REQUEST 1:
Do these statements agree with the passage on section 112.532? Answer yes or no for each, and quote the words from the passage that decide it.
(a) Subsection (6) sets a 180-day limit for completing an investigation.
(b) Subsection (2) sets out the notice requirements.
(c) The rights named in the preamble cover correctional officers as well as law enforcement officers.
REQUEST 2: Carry on the passage on section 112.532 from the point where it stops.

PROVIDED TEXT:
BEGIN

Section 112.532 identifies the rights granted to law enforcement and
correctional officers while under investigation, and begins with the following
preamble. “All law enforcement officers and correctional officers employed by
or appointed to a law enforcement agency or a correctional agency shall have
the following rights and privileges[.]” (emphasis added). Subsection (1)
identifies the rights of law enforcement and correctional officers while under
investigation; subsection (2) addresses who shall serve on complaint boards;
subsection (3) provides a remedy for law enforcement and correctional officers
who are knowingly falsely accused; subsection (4) specifies the notice
requirements; subsection (5) protects law enforcement and correctional officers
19
from retaliation for exercising their rights; and subsection (6) provides a 180-day
time limitation to complete an investigation.
The rights specifically provided in section 112.532(1) are as follows:
(1) RIGHTS OF LAW ENFORCEMENT OFFICERS AND
CORRECTIONAL OFFICERS WHILE UNDER INVESTIGATION.

END

PROVIDED DATA:
BEGIN

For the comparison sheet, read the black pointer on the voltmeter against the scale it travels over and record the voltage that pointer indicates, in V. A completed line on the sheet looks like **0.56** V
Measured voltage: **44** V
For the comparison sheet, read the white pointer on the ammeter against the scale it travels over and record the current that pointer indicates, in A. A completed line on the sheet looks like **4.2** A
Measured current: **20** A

END
BEGIN

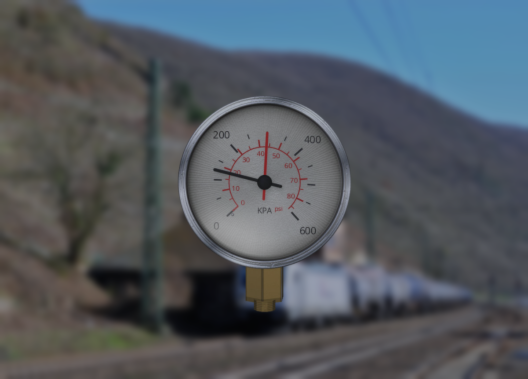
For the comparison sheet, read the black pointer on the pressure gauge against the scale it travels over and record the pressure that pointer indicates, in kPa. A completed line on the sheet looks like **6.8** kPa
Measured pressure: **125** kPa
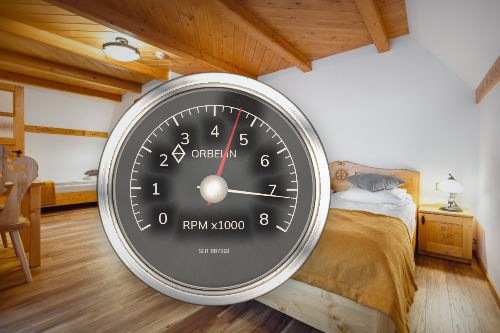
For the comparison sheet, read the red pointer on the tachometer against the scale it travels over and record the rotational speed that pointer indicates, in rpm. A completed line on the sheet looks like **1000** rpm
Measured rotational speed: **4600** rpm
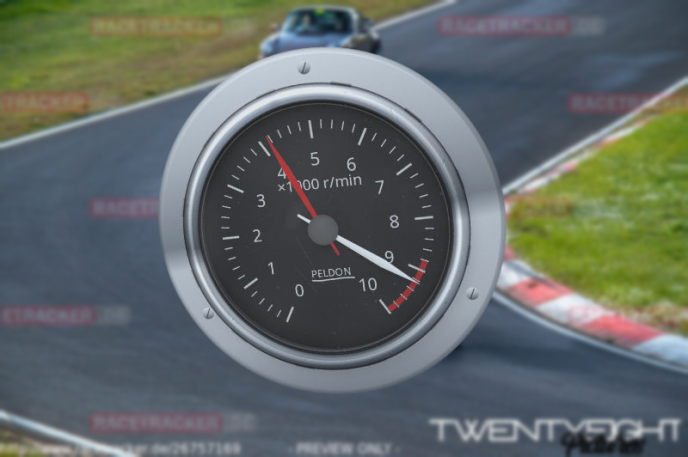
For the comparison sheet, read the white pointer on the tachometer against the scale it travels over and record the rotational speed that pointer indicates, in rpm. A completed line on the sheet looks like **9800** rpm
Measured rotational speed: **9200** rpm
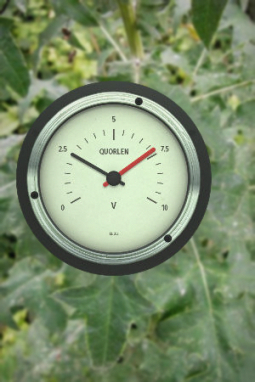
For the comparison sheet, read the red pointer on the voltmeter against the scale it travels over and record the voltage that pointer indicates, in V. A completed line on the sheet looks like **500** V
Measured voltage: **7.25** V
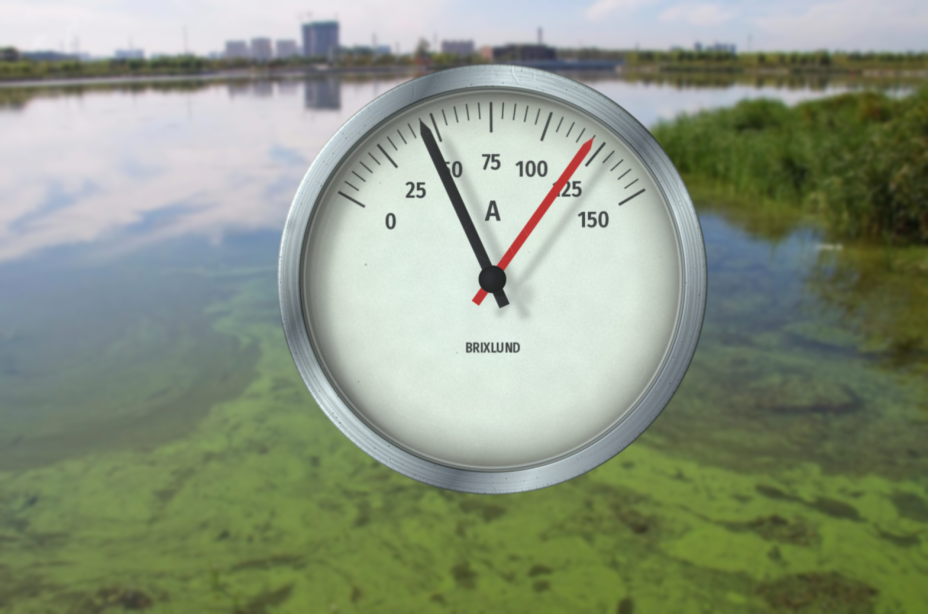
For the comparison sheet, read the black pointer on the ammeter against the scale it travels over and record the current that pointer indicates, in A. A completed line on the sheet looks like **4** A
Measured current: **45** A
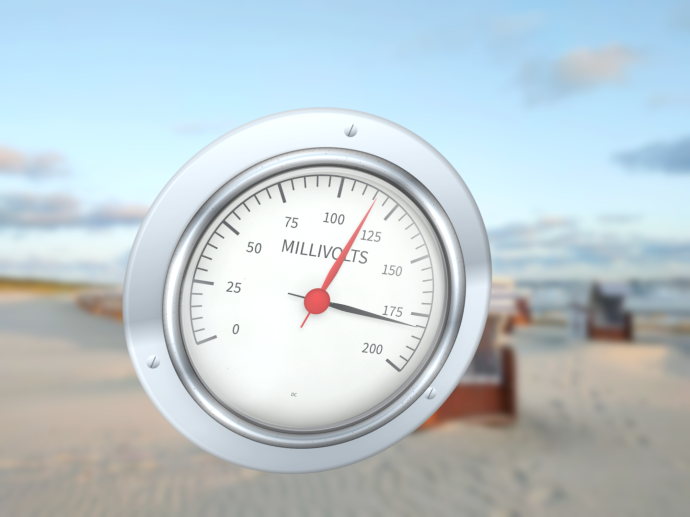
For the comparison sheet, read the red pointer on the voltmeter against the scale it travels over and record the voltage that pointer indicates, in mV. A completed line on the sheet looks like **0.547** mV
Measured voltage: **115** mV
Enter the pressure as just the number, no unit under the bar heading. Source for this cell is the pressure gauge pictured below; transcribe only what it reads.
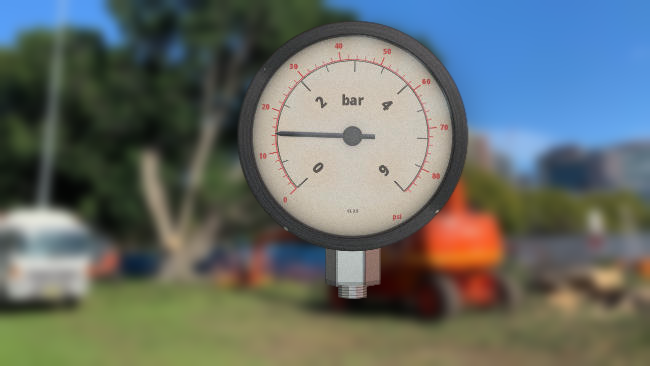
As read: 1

END

TASK OUTPUT 1:
(a) Yes: "subsection (6) provides a 180-day time limitation to complete an investigation."
(b) No: "subsection (2) addresses who shall serve on complaint boards" and "subsection (4) specifies the notice requirements."
(c) Yes: "All law enforcement officers and correctional officers employed by or appointed to a law enforcement agency or a correctional agency shall have the following rights and privileges[.]"

TASK OUTPUT 2:
—Whenever a law enforcement officer or correctional officer is under
investigation and subject to interrogation by members of his or her
agency for any reason that could lead to disciplinary action,
suspension, demotion, or dismissal, the interrogation must be
conducted under the following conditions:
(a) The interrogation shall be conducted at a reasonable hour,
preferably at a time when the law enforcement officer or correctional
officer is on duty, unless the seriousness of the investigation is of such
a degree that immediate action is required.
(b) The interrogation shall take place either at the office of the
command of the investigating officer or at the office of the local
precinct, police unit, or correctional unit in which the incident
allegedly occurred, as designated by the investigating officer or
agency.
(c) The law enforcement officer or correctional officer under
investigation shall be informed of the rank, name, and command of
the officer in charge of the investigation, the interrogating officer, and
all persons present during the interrogation. All questions directed to
the officer under interrogation shall be asked by or through one
interrogator during any one investigative interrogation, unless
specifically waived by the officer under investigation.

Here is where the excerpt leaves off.